** Opening RECORDS TO PROCESS block **

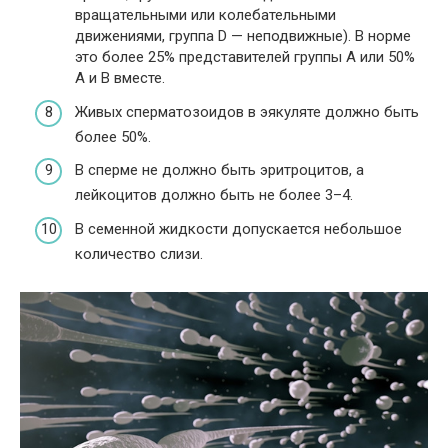
вращательными или колебательными
движениями, группа D — неподвижные). В норме
это более 25% представителей группы А или 50%
А и В вместе.
Живых сперматозоидов в эякуляте должно быть
более 50%.
В сперме не должно быть эритроцитов, а
лейкоцитов должно быть не более 3–4.
В семенной жидкости допускается небольшое
количество слизи.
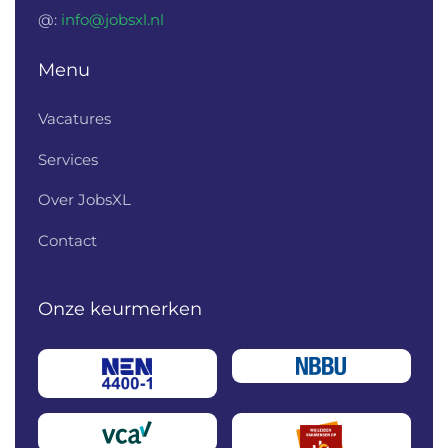
@:
info@jobsxl.nl
Menu
Vacatures
Services
Over JobsXL
Contact
Onze keurmerken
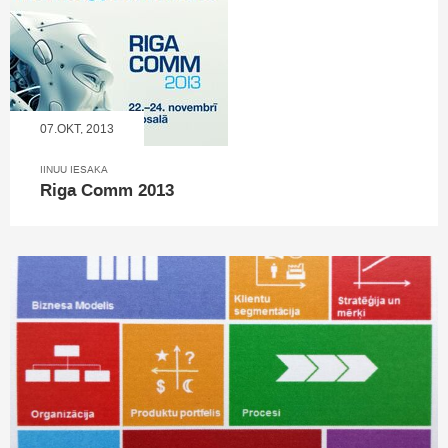
07.OKT, 2013
IINUU IESAKA
Riga Comm 2013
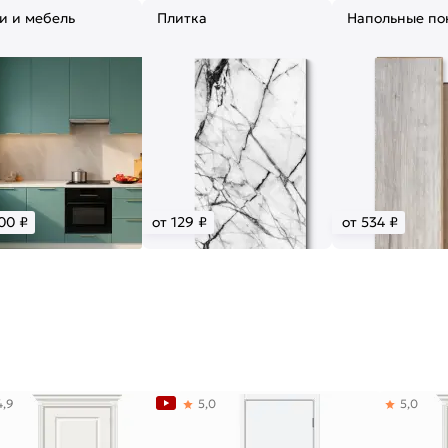
и и мебель
Плитка
Напольные по
00 ₽
от 129 ₽
от 534 ₽
4,9
5,0
5,0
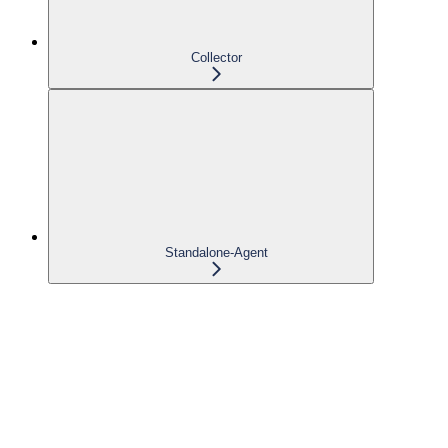
Collector
Standalone-Agent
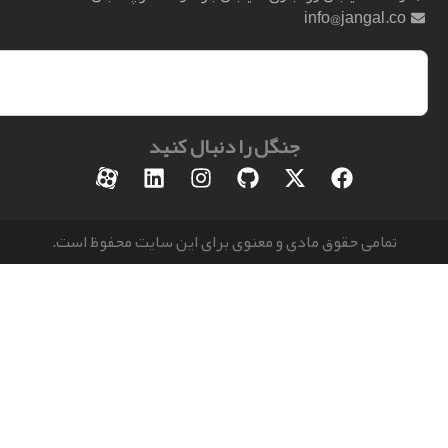
info@jangal.
جنگل را دنبال کنید
مامی حقوق مادی و معنوی برای این سایت محفوظ است.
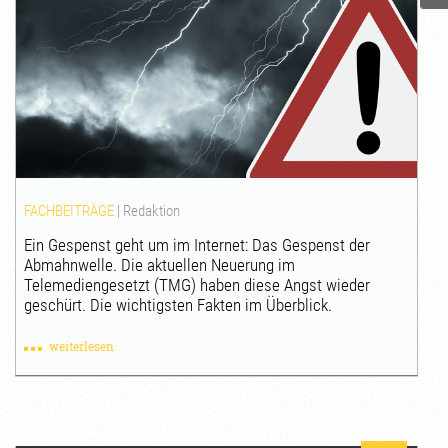
FACHBEITRÄGE
|
Redaktion
Ein Gespenst geht um im Internet: Das Gespenst der
Abmahnwelle. Die aktuellen Neuerung im
Telemediengesetzt (TMG) haben diese Angst wieder
geschürt. Die wichtigsten Fakten im Überblick.
weiterlesen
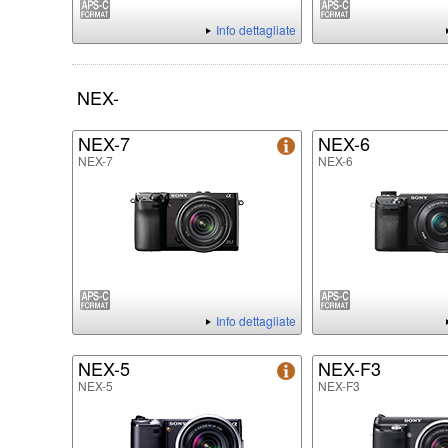
Info dettagliate
NEX-
NEX-7
NEX-6
NEX-7
NEX-6
Info dettagliate
NEX-5
NEX-F3
NEX-5
NEX-F3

** Closing RECORDS TO PROCESS block **

→ **EXERCISE**:
Your answer should consist of all lines above that include the string "должно".

→ **ANSWER BELOW**:
Живых сперматозоидов в эякуляте должно быть
В сперме не должно быть эритроцитов, а
лейкоцитов должно быть не более 3–4.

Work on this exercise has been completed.